The hitman's human side – they're just like us! – is played up in black comedies such as The Whole Nine Yards or Grosse Point Blank which also invokes humour by treating contract killing as a regular job, with a union representative and a working day you could discuss with your therapist. Vincent and Jules talk about fast food, and the boss's wife, en route to their latest hit in Pulp Fiction.

And it's dog-eat-dog in hitman-world, populated by killers as concerned with promotion as any office-worker; Seijun Suzuki dreamt up the idea of a Hitman League Table in his 1967 Branded to Kill, a film featuring such memorable murder set-pieces that Jim Jarmusch recycled some of them in his own hitman movie Ghost Dog: The Way of the Samurai.

Perversely, it's the hitman's purely financial motivation that makes him a trustworthy point of identification in modern cinema; abstract emotional and ideological incentives can be hard to grasp, whereas everyone understands money.

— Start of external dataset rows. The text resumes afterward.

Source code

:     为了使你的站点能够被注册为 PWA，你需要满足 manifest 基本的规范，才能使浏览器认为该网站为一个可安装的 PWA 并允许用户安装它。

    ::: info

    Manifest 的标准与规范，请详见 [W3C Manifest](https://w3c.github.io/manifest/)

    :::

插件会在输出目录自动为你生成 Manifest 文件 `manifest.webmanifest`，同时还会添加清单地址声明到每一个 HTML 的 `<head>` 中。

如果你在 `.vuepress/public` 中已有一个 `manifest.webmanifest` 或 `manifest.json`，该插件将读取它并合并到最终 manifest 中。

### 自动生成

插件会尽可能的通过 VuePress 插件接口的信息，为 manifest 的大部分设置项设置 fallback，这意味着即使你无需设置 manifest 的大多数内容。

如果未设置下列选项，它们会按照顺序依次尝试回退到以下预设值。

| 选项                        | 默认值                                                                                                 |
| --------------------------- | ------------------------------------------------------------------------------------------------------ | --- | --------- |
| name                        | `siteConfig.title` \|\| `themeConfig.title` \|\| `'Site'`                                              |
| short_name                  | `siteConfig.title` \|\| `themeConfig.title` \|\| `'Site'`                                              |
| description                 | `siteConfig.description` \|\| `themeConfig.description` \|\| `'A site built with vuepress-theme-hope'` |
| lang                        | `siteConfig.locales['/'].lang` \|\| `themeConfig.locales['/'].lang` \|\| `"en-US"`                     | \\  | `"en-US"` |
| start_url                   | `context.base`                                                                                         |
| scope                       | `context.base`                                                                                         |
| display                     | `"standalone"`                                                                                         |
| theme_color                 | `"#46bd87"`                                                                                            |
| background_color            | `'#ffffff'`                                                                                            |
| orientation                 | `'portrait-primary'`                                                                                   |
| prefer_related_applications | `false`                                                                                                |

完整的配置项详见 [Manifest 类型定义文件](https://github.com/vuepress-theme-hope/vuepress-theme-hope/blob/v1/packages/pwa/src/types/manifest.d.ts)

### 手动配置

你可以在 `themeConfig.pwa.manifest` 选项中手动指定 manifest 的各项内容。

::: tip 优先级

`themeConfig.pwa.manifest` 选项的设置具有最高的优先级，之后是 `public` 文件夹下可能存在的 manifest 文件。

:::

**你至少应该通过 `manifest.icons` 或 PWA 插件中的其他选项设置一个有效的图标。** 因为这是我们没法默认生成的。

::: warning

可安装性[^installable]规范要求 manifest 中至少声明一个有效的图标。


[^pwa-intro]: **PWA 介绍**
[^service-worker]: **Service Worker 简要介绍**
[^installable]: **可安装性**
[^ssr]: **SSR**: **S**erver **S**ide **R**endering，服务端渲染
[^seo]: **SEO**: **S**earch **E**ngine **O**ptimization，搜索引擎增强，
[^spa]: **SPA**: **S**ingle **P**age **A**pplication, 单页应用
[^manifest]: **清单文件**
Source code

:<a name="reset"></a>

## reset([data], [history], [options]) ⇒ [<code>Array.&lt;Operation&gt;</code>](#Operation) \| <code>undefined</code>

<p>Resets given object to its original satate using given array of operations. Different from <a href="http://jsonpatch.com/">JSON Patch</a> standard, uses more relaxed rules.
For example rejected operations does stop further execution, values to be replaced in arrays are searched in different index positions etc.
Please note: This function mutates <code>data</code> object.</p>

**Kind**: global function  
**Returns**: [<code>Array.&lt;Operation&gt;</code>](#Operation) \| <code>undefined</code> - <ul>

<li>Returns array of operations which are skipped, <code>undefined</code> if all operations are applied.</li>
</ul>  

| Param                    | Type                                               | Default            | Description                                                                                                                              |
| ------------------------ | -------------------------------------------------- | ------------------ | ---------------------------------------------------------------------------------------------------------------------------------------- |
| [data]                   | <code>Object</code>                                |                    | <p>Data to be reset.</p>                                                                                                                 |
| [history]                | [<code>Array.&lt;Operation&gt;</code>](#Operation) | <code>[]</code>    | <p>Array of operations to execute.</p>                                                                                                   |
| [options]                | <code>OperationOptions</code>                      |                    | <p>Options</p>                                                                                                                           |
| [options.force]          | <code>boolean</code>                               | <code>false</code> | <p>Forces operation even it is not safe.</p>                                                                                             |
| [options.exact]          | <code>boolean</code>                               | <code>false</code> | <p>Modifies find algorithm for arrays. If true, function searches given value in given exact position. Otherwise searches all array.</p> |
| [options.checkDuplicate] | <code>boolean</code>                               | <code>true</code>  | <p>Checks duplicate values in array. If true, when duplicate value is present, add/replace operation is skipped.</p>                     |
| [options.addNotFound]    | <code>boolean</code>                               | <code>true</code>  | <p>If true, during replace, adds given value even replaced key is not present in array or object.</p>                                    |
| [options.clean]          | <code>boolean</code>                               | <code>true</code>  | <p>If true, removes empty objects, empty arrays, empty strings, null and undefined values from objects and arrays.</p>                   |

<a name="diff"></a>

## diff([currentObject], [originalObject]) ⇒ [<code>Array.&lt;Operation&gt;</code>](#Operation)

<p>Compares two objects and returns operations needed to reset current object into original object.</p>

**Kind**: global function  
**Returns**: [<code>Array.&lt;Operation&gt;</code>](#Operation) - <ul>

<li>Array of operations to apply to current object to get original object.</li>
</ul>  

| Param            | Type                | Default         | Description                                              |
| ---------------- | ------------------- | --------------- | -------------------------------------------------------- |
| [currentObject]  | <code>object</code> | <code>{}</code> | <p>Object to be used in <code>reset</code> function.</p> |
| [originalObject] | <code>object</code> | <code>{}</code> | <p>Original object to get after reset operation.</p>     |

But hitmen are not so trustworthy in real life - or at least not the ones we know about. Richard Kuklinski claimed to have killed as many as 1250 men between 1948 and 1986, though his claims have been disputed by other criminals.

In recorded interviews, Kuklinksi often seems to be consciously embodying a mythical role rather than confessing to real crimes, as though he himself has been watching too many hitman movies, and while it's clear he was a bad egg, it's hard to tell exactly how much of one. Even so, it's arguable as to whether the real Kuklinski was anywhere near as scary as Michael Shannon, who played him in The Iceman. When it comes to hitmen, movies always have the edge over real life.